Grief is the Path
For about ten years, from a teenager into my early 20's, I was super pissed at just about everyone. I regularly said, "I don't like people."
I was so mad about the state of the world. I couldn't possibly be happy while there was SO MUCH wrong.
My working solution at the time was to be militantly vegan, scorn money, obsessively imagine the perfect circumstances in which I could one day be happy, and complain at length about not being there yet.
Of course, that strategy reaaaally didn't solve anything. It just made me miserable, along with everyone else around me, I'm sure.
Looking back, how I emerged from that time was a movement that came in waves.
One of the big waves was meeting a community of loving folks who welcomed me into their circle. They were present and authentic with each other, and I saw right away -- resentfully at first -- that they were having way more fun than me. Go figure!
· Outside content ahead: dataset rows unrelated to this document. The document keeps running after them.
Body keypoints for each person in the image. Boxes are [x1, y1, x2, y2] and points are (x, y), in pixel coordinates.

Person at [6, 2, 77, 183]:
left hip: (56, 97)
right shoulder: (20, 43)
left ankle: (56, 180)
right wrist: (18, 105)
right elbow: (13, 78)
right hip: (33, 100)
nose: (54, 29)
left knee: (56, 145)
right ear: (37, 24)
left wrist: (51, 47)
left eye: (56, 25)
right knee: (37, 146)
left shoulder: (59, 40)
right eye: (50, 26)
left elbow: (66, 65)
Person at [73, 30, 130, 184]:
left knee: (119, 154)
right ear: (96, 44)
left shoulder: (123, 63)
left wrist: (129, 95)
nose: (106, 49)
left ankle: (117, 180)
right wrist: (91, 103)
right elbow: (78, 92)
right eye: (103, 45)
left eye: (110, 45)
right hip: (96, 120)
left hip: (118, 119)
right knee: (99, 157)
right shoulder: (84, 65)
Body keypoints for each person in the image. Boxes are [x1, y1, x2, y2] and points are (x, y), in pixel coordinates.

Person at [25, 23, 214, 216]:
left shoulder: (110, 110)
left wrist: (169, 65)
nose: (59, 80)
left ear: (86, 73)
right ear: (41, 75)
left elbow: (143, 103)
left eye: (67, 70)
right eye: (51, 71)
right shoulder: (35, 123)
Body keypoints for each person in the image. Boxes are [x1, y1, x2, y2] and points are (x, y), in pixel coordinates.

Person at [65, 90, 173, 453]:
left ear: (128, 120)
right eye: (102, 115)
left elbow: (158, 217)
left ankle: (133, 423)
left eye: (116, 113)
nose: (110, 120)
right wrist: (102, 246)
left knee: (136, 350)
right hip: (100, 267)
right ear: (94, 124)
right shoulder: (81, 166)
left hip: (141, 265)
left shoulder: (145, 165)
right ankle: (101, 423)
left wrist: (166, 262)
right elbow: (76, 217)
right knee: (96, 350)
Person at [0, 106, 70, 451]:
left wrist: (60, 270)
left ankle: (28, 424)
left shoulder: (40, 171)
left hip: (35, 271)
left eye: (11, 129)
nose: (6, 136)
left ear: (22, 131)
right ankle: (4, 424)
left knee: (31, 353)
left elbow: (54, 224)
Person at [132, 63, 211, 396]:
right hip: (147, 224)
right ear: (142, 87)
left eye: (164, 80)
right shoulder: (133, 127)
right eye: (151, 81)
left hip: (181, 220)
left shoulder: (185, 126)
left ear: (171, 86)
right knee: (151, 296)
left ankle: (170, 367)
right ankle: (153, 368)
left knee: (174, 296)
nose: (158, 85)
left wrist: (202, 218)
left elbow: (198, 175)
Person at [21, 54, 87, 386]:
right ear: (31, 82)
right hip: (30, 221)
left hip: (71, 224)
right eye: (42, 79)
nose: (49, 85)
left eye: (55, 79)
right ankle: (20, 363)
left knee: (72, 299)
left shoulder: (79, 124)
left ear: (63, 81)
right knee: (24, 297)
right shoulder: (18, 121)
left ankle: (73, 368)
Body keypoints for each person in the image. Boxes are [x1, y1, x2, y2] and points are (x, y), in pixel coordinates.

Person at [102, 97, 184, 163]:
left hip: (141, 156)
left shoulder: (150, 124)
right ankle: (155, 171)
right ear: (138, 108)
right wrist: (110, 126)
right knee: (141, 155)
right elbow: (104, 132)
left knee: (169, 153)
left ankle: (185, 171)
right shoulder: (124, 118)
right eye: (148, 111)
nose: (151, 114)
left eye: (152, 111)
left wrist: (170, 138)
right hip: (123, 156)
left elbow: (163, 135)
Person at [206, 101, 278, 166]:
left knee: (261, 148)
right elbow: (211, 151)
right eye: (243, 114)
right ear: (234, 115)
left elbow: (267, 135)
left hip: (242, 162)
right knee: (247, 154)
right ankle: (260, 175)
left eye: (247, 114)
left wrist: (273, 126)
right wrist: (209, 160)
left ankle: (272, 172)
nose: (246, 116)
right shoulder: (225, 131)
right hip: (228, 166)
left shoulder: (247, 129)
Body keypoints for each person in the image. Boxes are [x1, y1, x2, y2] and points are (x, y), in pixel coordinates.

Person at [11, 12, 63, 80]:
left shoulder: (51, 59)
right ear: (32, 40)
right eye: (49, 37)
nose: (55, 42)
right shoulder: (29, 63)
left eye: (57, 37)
It was in the focus of their genuine interest to know me that I started to feel the ocean of grief I had tried to lock away under a shield of anger.
Being received and loved by this community gave me faith in humanity.
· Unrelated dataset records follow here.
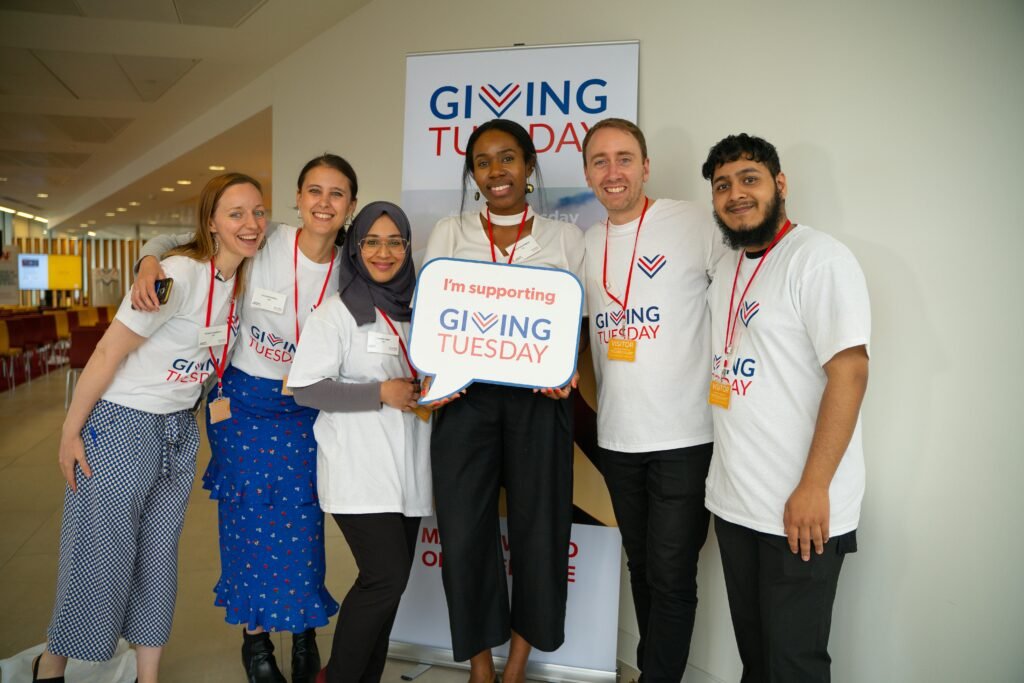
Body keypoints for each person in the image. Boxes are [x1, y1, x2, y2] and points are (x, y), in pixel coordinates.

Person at [132, 155, 358, 683]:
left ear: (350, 205)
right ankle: (255, 642)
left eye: (338, 194)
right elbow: (179, 241)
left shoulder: (352, 264)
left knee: (303, 522)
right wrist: (147, 259)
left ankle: (304, 634)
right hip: (245, 403)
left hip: (306, 405)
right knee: (249, 523)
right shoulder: (267, 239)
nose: (324, 203)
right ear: (298, 199)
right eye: (315, 191)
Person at [33, 173, 265, 683]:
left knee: (159, 555)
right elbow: (106, 352)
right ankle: (51, 667)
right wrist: (71, 432)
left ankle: (148, 676)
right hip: (122, 423)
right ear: (212, 223)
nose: (250, 224)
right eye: (236, 214)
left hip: (179, 430)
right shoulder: (176, 276)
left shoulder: (243, 279)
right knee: (100, 551)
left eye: (257, 212)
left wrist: (149, 252)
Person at [701, 134, 870, 682]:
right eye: (722, 185)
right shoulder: (728, 267)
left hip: (800, 510)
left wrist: (814, 486)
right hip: (737, 505)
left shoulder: (818, 258)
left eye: (749, 179)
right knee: (757, 658)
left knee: (794, 665)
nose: (735, 194)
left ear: (779, 184)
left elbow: (849, 371)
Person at [423, 118, 585, 683]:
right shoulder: (450, 231)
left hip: (540, 404)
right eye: (484, 161)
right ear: (473, 172)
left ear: (529, 165)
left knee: (540, 532)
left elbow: (576, 324)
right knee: (465, 533)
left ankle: (516, 666)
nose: (497, 171)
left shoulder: (565, 238)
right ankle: (480, 667)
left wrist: (566, 373)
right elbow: (434, 318)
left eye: (508, 158)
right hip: (465, 402)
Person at [580, 118, 724, 683]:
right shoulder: (588, 243)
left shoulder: (695, 223)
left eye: (624, 158)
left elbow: (744, 288)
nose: (613, 172)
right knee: (642, 567)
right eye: (600, 160)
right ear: (587, 172)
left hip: (687, 436)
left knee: (671, 573)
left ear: (646, 165)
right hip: (617, 438)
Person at [286, 201, 431, 683]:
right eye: (372, 241)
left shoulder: (421, 310)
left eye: (395, 241)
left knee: (390, 586)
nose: (384, 252)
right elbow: (305, 388)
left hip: (409, 470)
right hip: (359, 471)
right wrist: (380, 393)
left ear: (408, 248)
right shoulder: (337, 313)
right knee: (384, 579)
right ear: (356, 247)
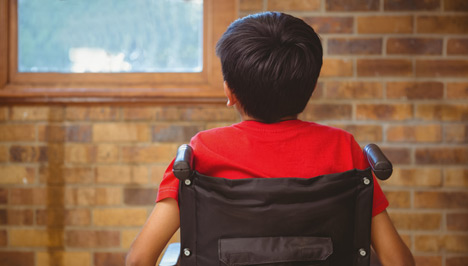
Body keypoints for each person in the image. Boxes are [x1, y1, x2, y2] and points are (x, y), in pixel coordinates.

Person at [125, 12, 415, 266]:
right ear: (311, 88)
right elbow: (398, 261)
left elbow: (139, 259)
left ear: (230, 92)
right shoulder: (343, 148)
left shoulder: (201, 152)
Wait... I don't know that this experience gave me faith. I think I found faith.
I'm picking this apart as I write to you: I know faith as a steady flame that's absolute. Even when I lose hope -- and I do -- faith is always there. It's a force that feels like it can't be created or destroyed.
I can hope with all my heart for tyrannic leaders to fall from power; I can hope with every fiber of my being for justice, for healing, but these things may or may not come to pass. Where hope flounders, I have faith. I have faith in the light that resides in every heart, even in tyrants where - as far as I can perceive - that light is barely flickering, choked by pain.
I have faith in the pulse of life. I have faith in the power of love.
I don't think I was without faith when I was in my "I hate everything" period; I think I just didn't know how to find it. I didn't know that my ocean of grief could be a path like the Red Sea parting, leading me to salvation from despair.
The ocean is still inside me. In fact, I think it grows more vast every day. The waves wash up through me and leave my face salty and wet. I welcome the tides. They wash me free. They carry me back to faith: that deep, still expanse beneath the surface waves and seasonal currents.
There is so much that's wrong. There is so much beauty.
Feeling the full spectrum of this paradox is infinitely intense. It's serious work to FEEL. I lean on my community to do it. I rely on my practices to buoy me, and anchor me. I bring myself to what sparks joy in my heart.
Whatever it is that nourishes us most, we have to make THAT the center of our days; don't let it fall to the periphery.
I write this here for me too, because I know how easy it can be to fall out of rhythm with what sustains me.